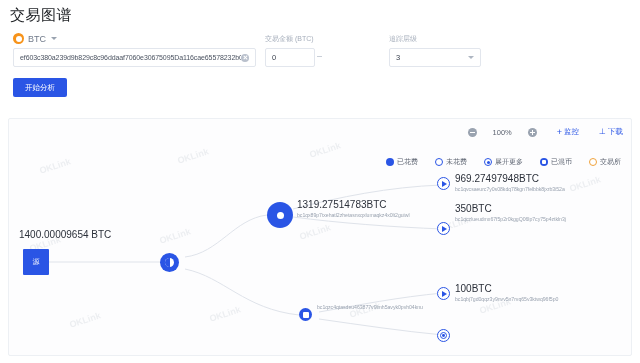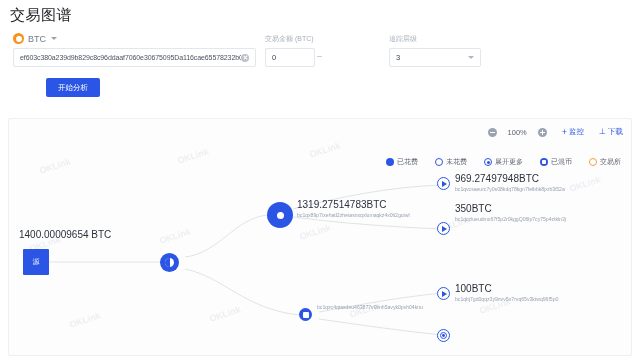"开始分析" .analyze-btn { margin-left: 33px -> none }
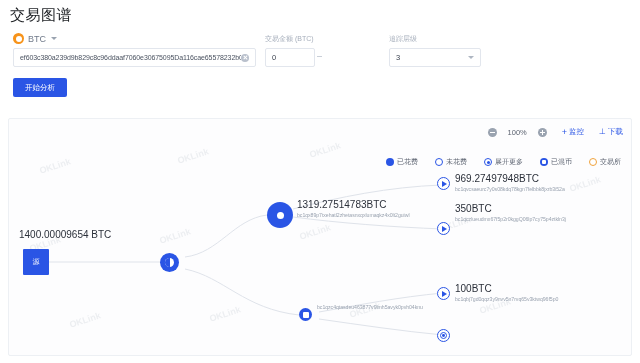"100%" .toolbar { gap: 11px -> 16px }
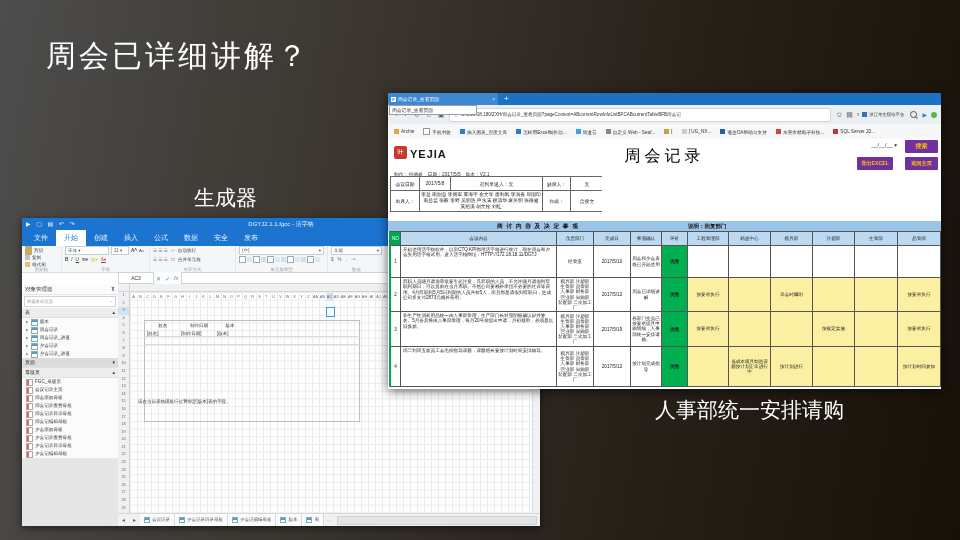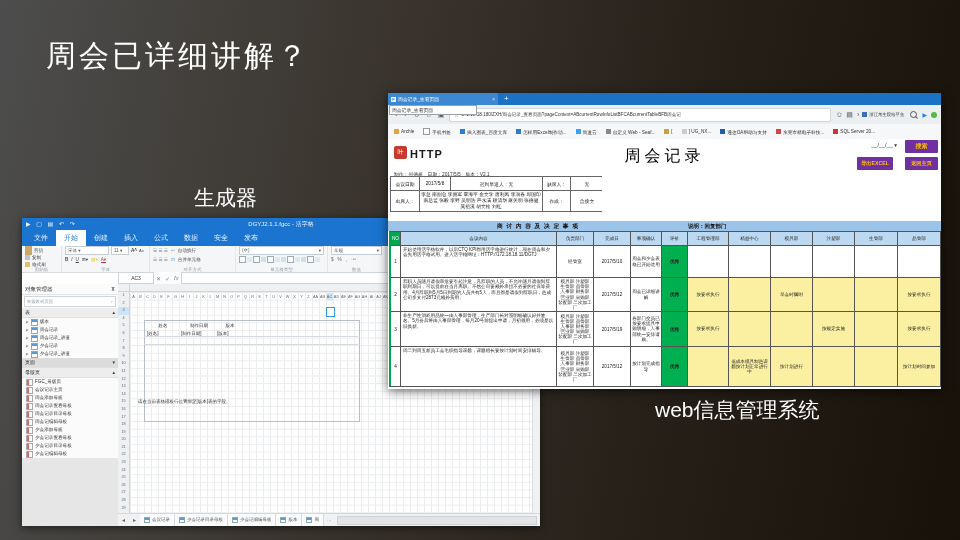"HTTP" div.abs { text: HTTP -> YEJIA }
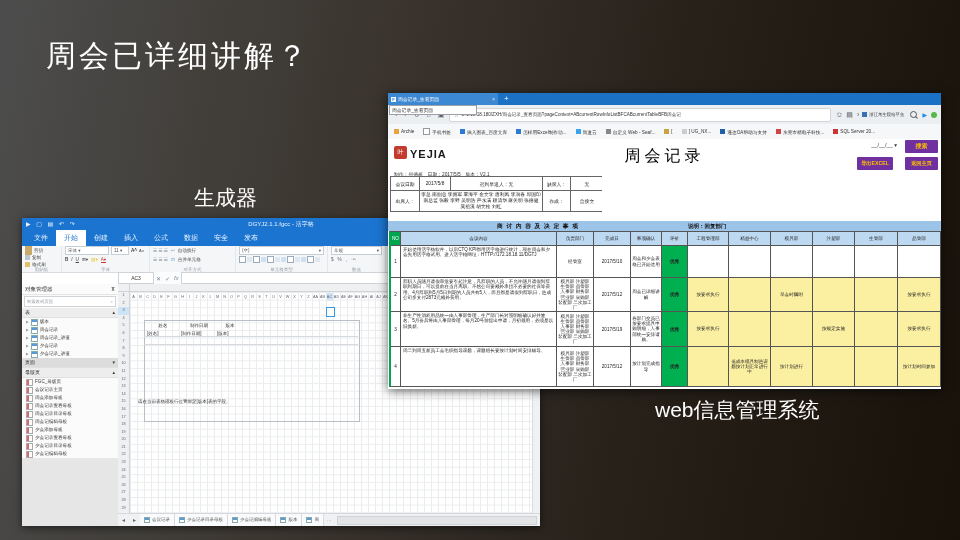"web信息管理系统" div.abs { text: web信息管理系统 -> 人事部统一安排请购 }
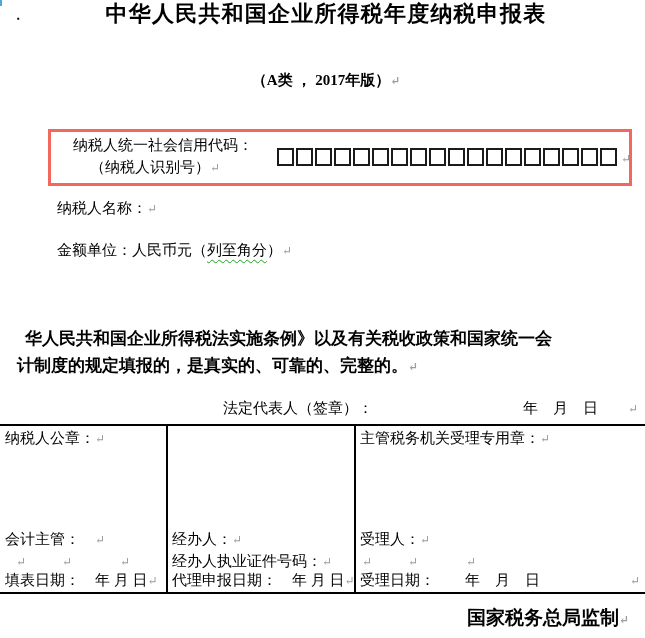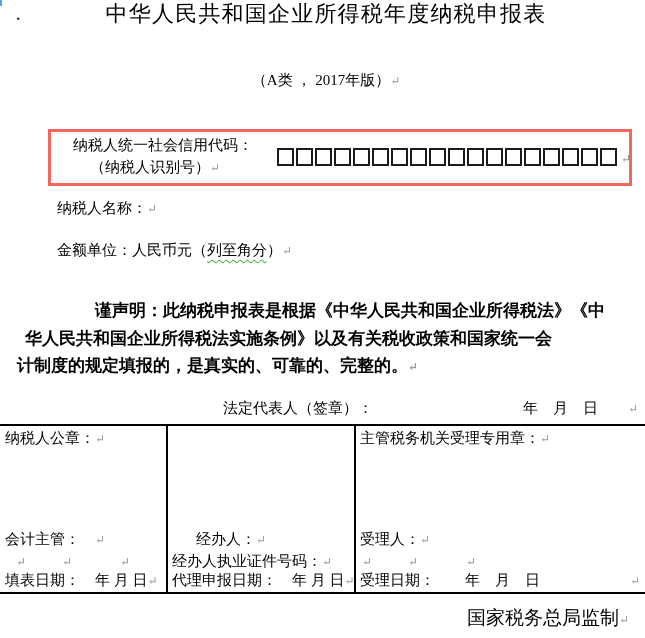"中华人民共和国企业所得税年度纳税申报表" .bold { font-weight: normal -> bold }
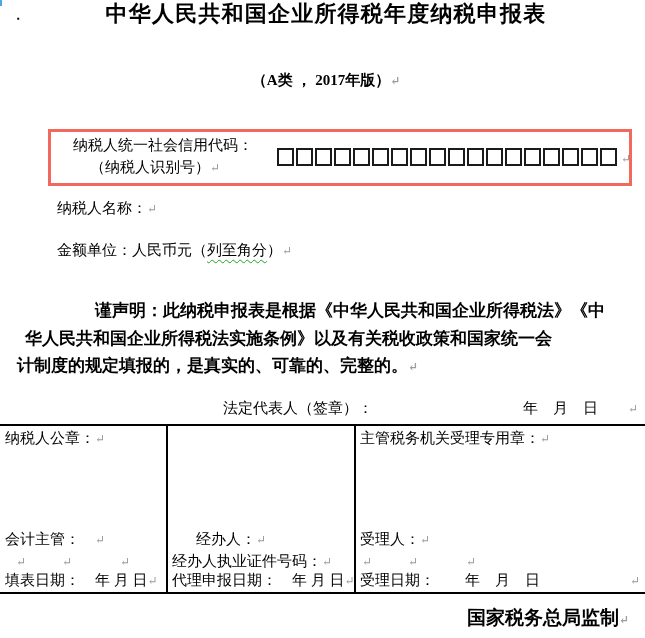"谨声明：此纳税申报表是根据《中华人民共和国企业所得税法》《中" div.line { html: <div>谨声明：此纳税申报表是根据《中华人民共和国企业所得税法》《中</div> -> none }
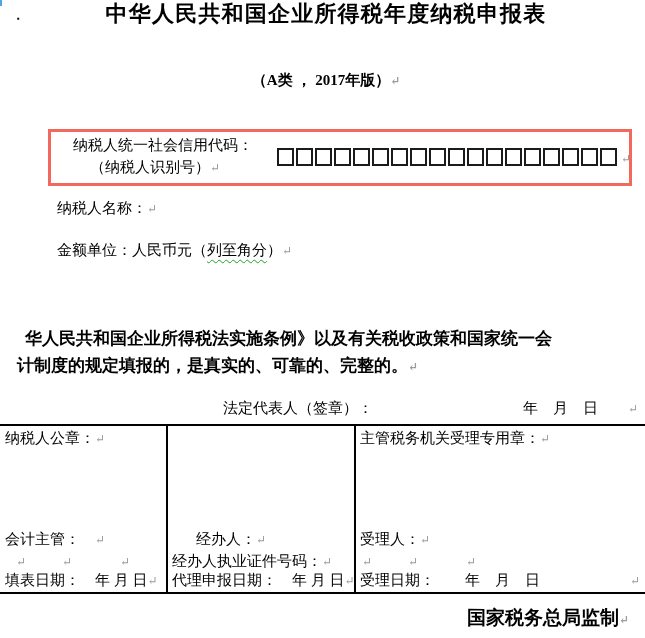"经办人：↵" div.line { margin-left: 24px -> none }
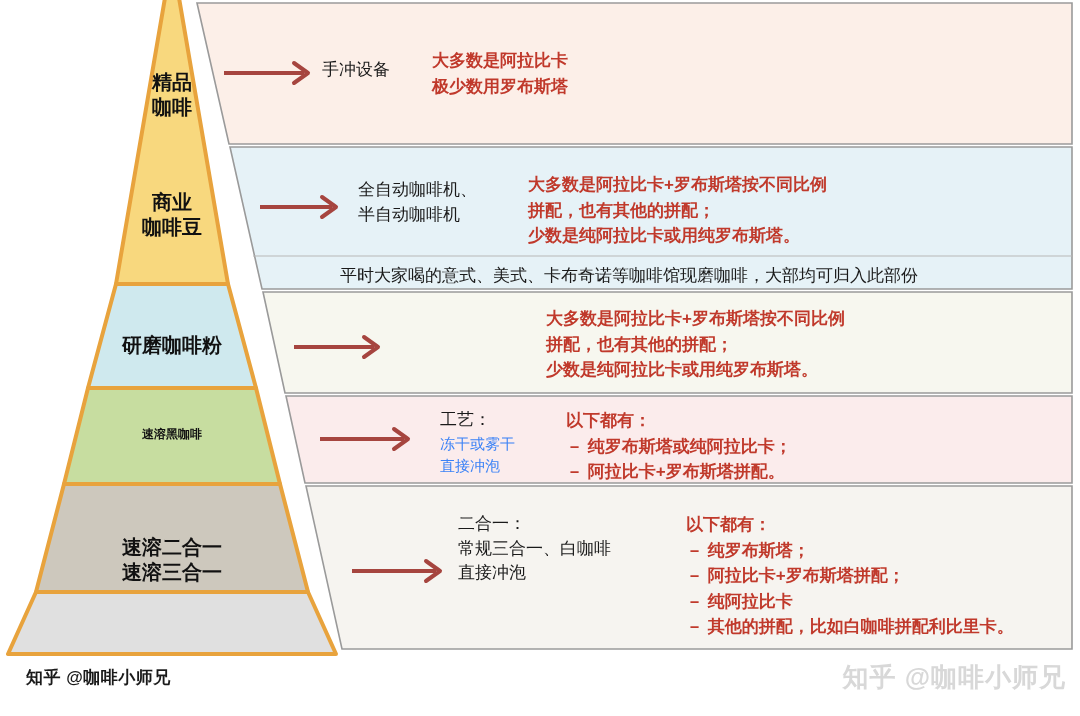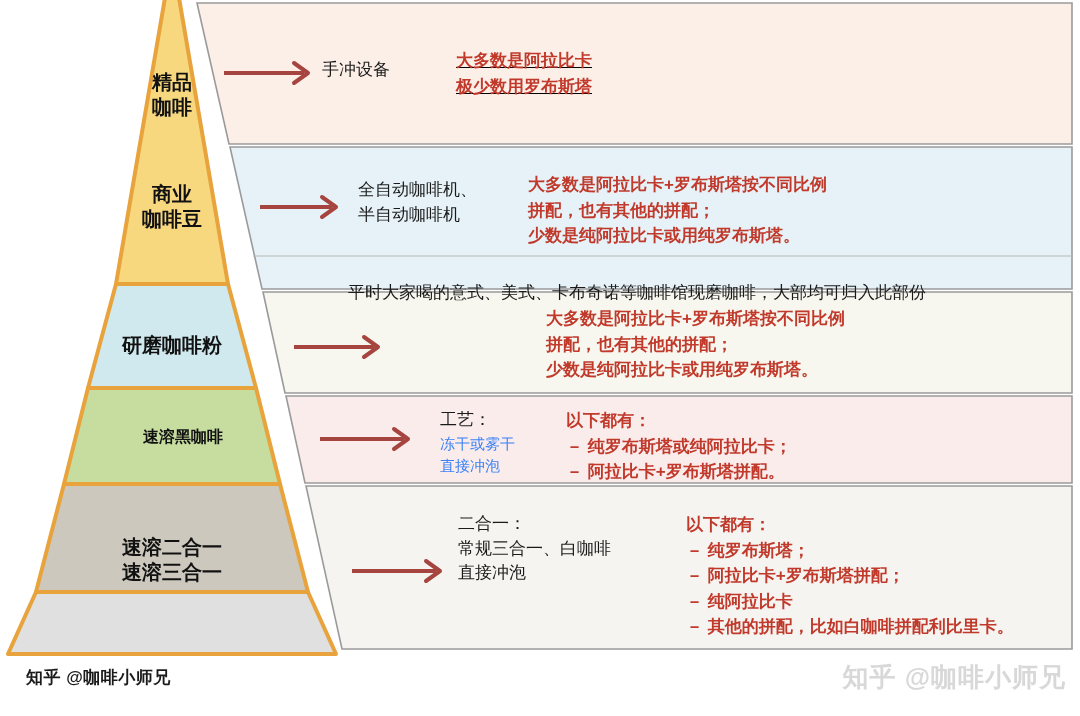"大多数是阿拉比卡" div.row-content { left: 456px -> 432px; text-decoration: underline -> none }
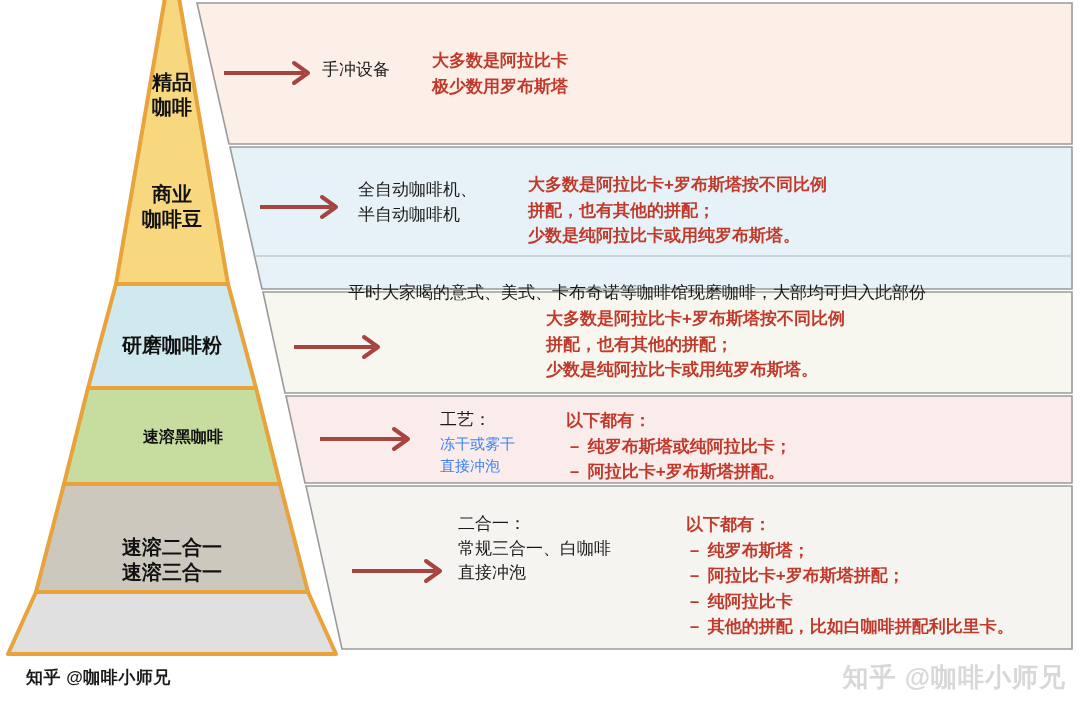"商业" div.tier-label { top: 182px -> 190px }
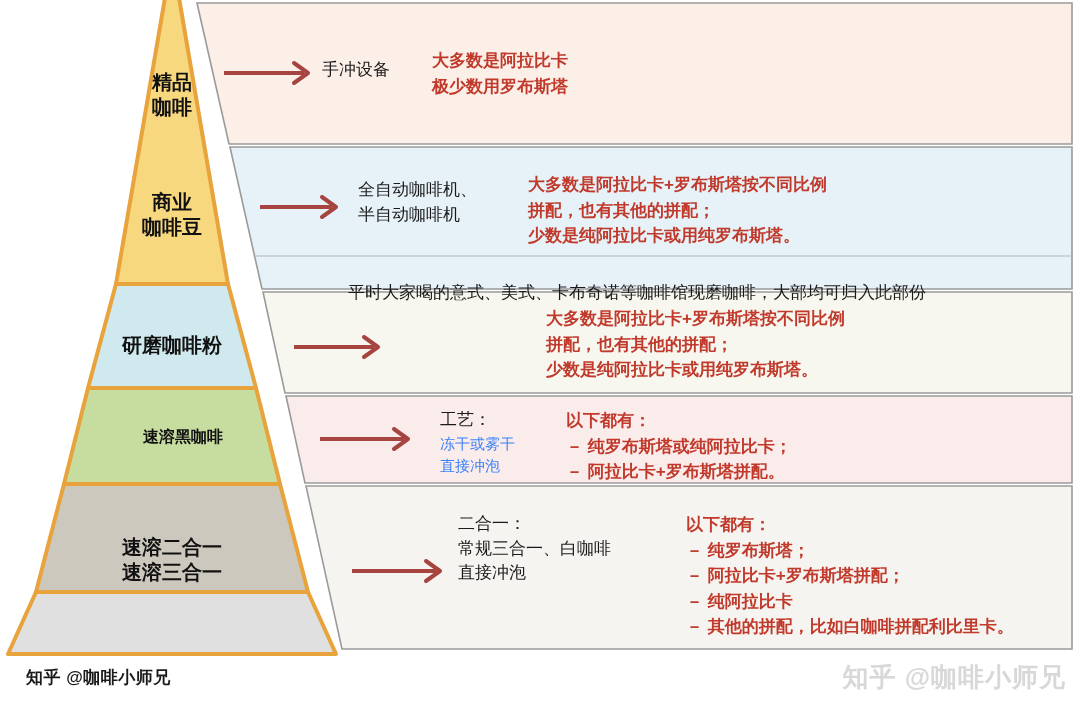"平时大家喝的意式、美式、卡布奇诺等咖啡馆现磨咖啡，大部均可归入此部份" div.row-content { left: 348px -> 340px; margin-top: 17px -> none }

━━━━━━━━━━

• **Work item**: Nothing but the lines from the one that contains "top: 182px ->" through the last line of the material should be written out, exactly. Omit pictures.

• **Solution to this problem**:
"商业" div.tier-label { top: 182px -> 190px }
"平时大家喝的意式、美式、卡布奇诺等咖啡馆现磨咖啡，大部均可归入此部份" div.row-content { left: 348px -> 340px; margin-top: 17px -> none }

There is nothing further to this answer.